Muchas veces, tendemos a pensar que los organismos de financiación multilateral responden todos a los mismos estándares. El Banco Mundial y el Fondo Monetario Internacional, para elegir como ejemplos, dos de los más controversiales, nacen tras los acuerdos de posguerra conocidos como “de Bretton Woods,” que llevan el nombre del lugar donde las 44 naciones aliadas los firmaron. El BID, por el contrario, originalmente nace en el seno de la OEA, de la que luego se independiza con un estatuto parecido al de muchos bancos comerciales. Esto último puede tener sus pros y sus contras. Pero, sin duda, le inhibe de intervenir o condicionar sus préstamos a políticas macroeconómicas de los Estados (léase ajustes fiscales, como en el caso de los dos ejemplos citados). Por el contrario, el BID puede prestar a gobiernos, asociarse a los mismos o prestar directamente a privados en asociaciones PPP o para sus proyectos de inversión propios. Es más, no es menester ser un gran empresario ni sugerir un proyecto de grandes dimensiones para tener el beneficio de sus créditos.

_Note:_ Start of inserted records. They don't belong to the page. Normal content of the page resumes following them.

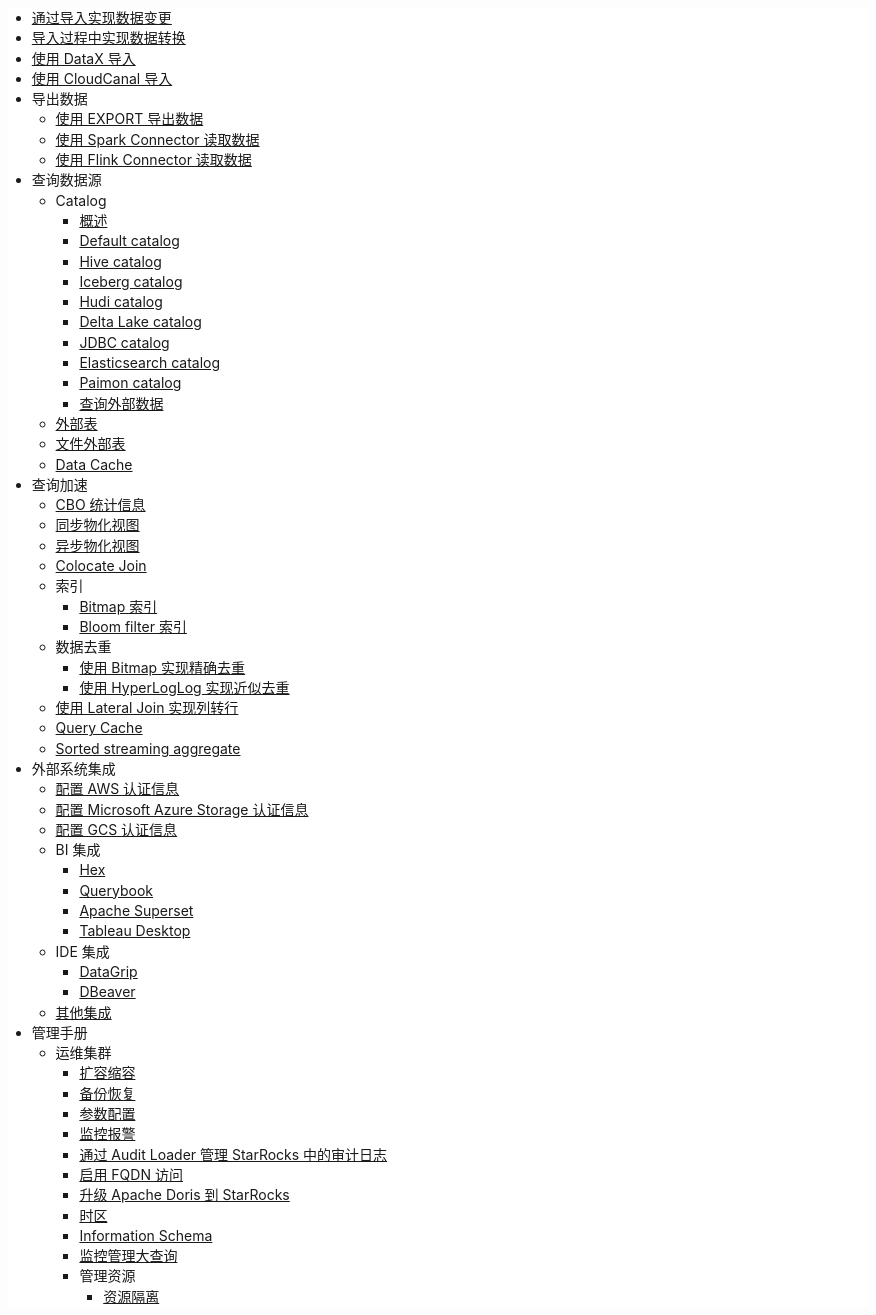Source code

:   + [通过导入实现数据变更](/loading/Load_to_Primary_Key_tables.md)
  + [导入过程中实现数据转换](/loading/Etl_in_loading.md)
  + [使用 DataX 导入](/loading/DataX-starrocks-writer.md)
  + [使用 CloudCanal 导入](/loading/CloudCanal_loading.md)
+ 导出数据
  + [使用 EXPORT 导出数据](/unloading/Export.md)
  + [使用 Spark Connector 读取数据](/unloading/Spark_connector.md)
  + [使用 Flink Connector 读取数据](/unloading/Flink_connector.md)
+ 查询数据源
  + Catalog
    + [概述](/data_source/catalog/catalog_overview.md)
    + [Default catalog](/data_source/catalog/default_catalog.md)
    + [Hive catalog](/data_source/catalog/hive_catalog.md)
    + [Iceberg catalog](/data_source/catalog/iceberg_catalog.md)
    + [Hudi catalog](/data_source/catalog/hudi_catalog.md)
    + [Delta Lake catalog](/data_source/catalog/deltalake_catalog.md)
    + [JDBC catalog](/data_source/catalog/jdbc_catalog.md)
    + [Elasticsearch catalog](/data_source/catalog/elasticsearch_catalog.md)
    + [Paimon catalog](/data_source/catalog/paimon_catalog.md)
    + [查询外部数据](/data_source/catalog/query_external_data.md)
  + [外部表](/data_source/External_table.md)
  + [文件外部表](/data_source/file_external_table.md)
  + [Data Cache](/data_source/data_cache.md)
+ 查询加速
  + [CBO 统计信息](/using_starrocks/Cost_based_optimizer.md)
  + [同步物化视图](/using_starrocks/Materialized_view-single_table.md)
  + [异步物化视图](/using_starrocks/Materialized_view.md)
  + [Colocate Join](/using_starrocks/Colocate_join.md)
  + 索引
    + [Bitmap 索引](/using_starrocks/Bitmap_index.md)
    + [Bloom filter 索引](/using_starrocks/Bloomfilter_index.md)
  + 数据去重
    + [使用 Bitmap 实现精确去重](/using_starrocks/Using_bitmap.md)
    + [使用 HyperLogLog 实现近似去重](/using_starrocks/Using_HLL.md)
  + [使用 Lateral Join 实现列转行](/using_starrocks/Lateral_join.md)
  + [Query Cache](/using_starrocks/query_cache.md)
  + [Sorted streaming aggregate](/using_starrocks/sorted_aggregate.md)
+ 外部系统集成
  + [配置 AWS 认证信息](/integrations/authenticate_to_aws_resources.md)
  + [配置 Microsoft Azure Storage 认证信息](/integrations/authenticate_to_azure_storage.md)
  + [配置 GCS 认证信息](/integrations/authenticate_to_gcs.md)
  + BI 集成
    + [Hex](/integrations/BI_integrations/Hex.md)
    + [Querybook](/integrations/BI_integrations/Querybook.md)
    + [Apache Superset](/integrations/BI_integrations/Superset.md)
    + [Tableau Desktop](/integrations/BI_integrations/Tableau_Desktop.md)
  + IDE 集成
    + [DataGrip](/integrations/IDE_integrations/DataGrip.md)
    + [DBeaver](/integrations/IDE_integrations/DBeaver.md)
  + [其他集成](/integrations/other_integrations/intro.md)
+ 管理手册
  + 运维集群
    + [扩容缩容](/administration/Scale_up_down.md)
    + [备份恢复](/administration/Backup_and_restore.md)
    + [参数配置](/administration/Configuration.md)
    + [监控报警](/administration/Monitor_and_Alert.md)
    + [通过 Audit Loader 管理 StarRocks 中的审计日志](/administration/audit_loader.md)
    + [启用 FQDN 访问](/administration/enable_fqdn.md)
    + [升级 Apache Doris 到 StarRocks](/administration/update_from_doris.md)
    + [时区](/administration/timezone.md)
    + [Information Schema](/administration/information_schema.md)
    + [监控管理大查询](/administration/monitor_manage_big_queries.md)
    + 管理资源
      + [资源隔离](/administration/resource_group.md)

En el año 90, concretamente en Uruguay, bajo la presidencia de Enrique Iglesias, precisamente, el BID prestó a pequeñas, medianas y microempresas. Los créditos eran otorgados sin garantías reales, por el solo hecho de que sus proyectos de inversión, fueran evaluados satisfactoriamente por entidades reconocidas por el BID a esos efectos. En acuerdo con las intendencias, en el interior tuvo un papel muy activo el Instituto Wilson Ferreira Aldunate, por ejemplo. Se beneficiaron desde apicultores a empresas de venta de comestibles. El propio Enrique Iglesias nos confió, por aquel entonces, que el índice de repago de estos créditos estuvo por encima del normal.
Este ejemplo, más siendo uruguayo, demuestra la importancia que puede llegar a tener el BID en la puesta en pie de las economías de la región en el mundo pospandémico. Ello sumado a que, en sus estatutos y carta orgánica, se identifican tres tipos de países: prestatarios, no prestatarios clase I y II. Uruguay integra junto a otros 22 países de América Latina y el Caribe (Argentina y demás países del Mercosur inclusive) la segunda categoría, que es la única que puede ejercer la presidencia. EEUU no.
La decisión (designación de un organismo multilateral) compete al Ministerio de Relaciones Exteriores y no al Ministerio de Economía y Finanzas. Vamos pensar que, por el futuro de nuestras economías, especialmente de sus sectores más vulnerables y postergados, por la independencia internacional que ha podido exhibir todo gobierno democrático, más allá de la rotación de los partidos en el poder, en su política exterior, Uruguay no vuelva a aparecer una vez más, como tantas, en los últimos 100 días, como un peón más de EEUU. No queremos ver a Uruguay otra vez, junto a Bolsonaro, enfrentado a países hermanos de la región.